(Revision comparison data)
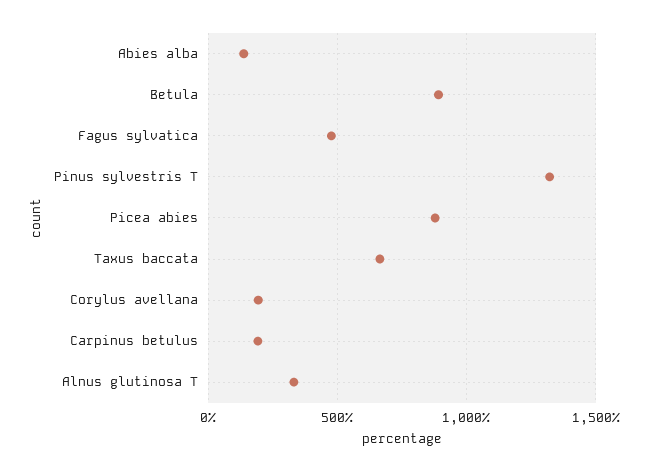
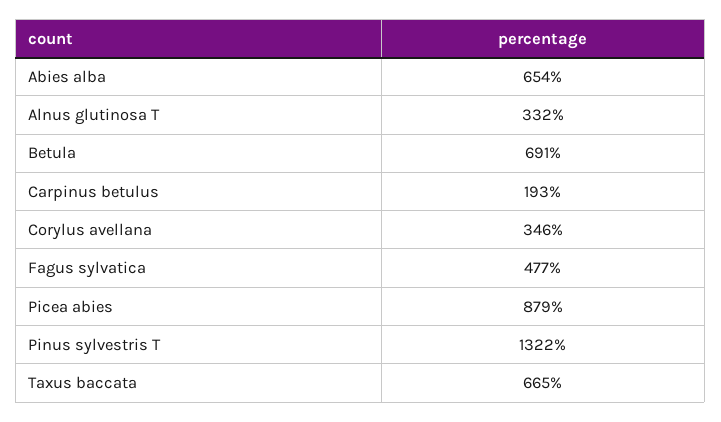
  {
-   "Abies alba": 150,
+   "Abies alba": 654,
-   "Betula": 900,
+   "Betula": 691,
    "Fagus sylvatica": 477,
    "Pinus sylvestris T": 1322,
    "Picea abies": 879,
    "Taxus baccata": 665,
-   "Corylus avellana": 200,
+   "Corylus avellana": 346,
    "Carpinus betulus": 193,
    "Alnus glutinosa T": 332
  }

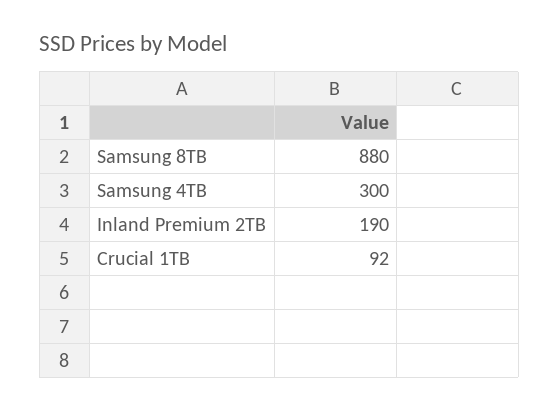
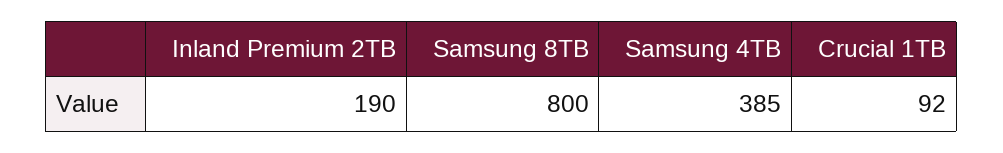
  {
-   "Samsung 8TB": 880,
+   "Samsung 8TB": 800,
-   "Samsung 4TB": 300,
+   "Samsung 4TB": 385,
    "Inland Premium 2TB": 190,
    "Crucial 1TB": 92
  }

Problem requirements —
Without the images, output all the entries exactly as they stand.

Solution for this exercise —
  {
-   "Abies alba": 150,
+   "Abies alba": 654,
-   "Betula": 900,
+   "Betula": 691,
    "Fagus sylvatica": 477,
    "Pinus sylvestris T": 1322,
    "Picea abies": 879,
    "Taxus baccata": 665,
-   "Corylus avellana": 200,
+   "Corylus avellana": 346,
    "Carpinus betulus": 193,
    "Alnus glutinosa T": 332
  }

  {
-   "Samsung 8TB": 880,
+   "Samsung 8TB": 800,
-   "Samsung 4TB": 300,
+   "Samsung 4TB": 385,
    "Inland Premium 2TB": 190,
    "Crucial 1TB": 92
  }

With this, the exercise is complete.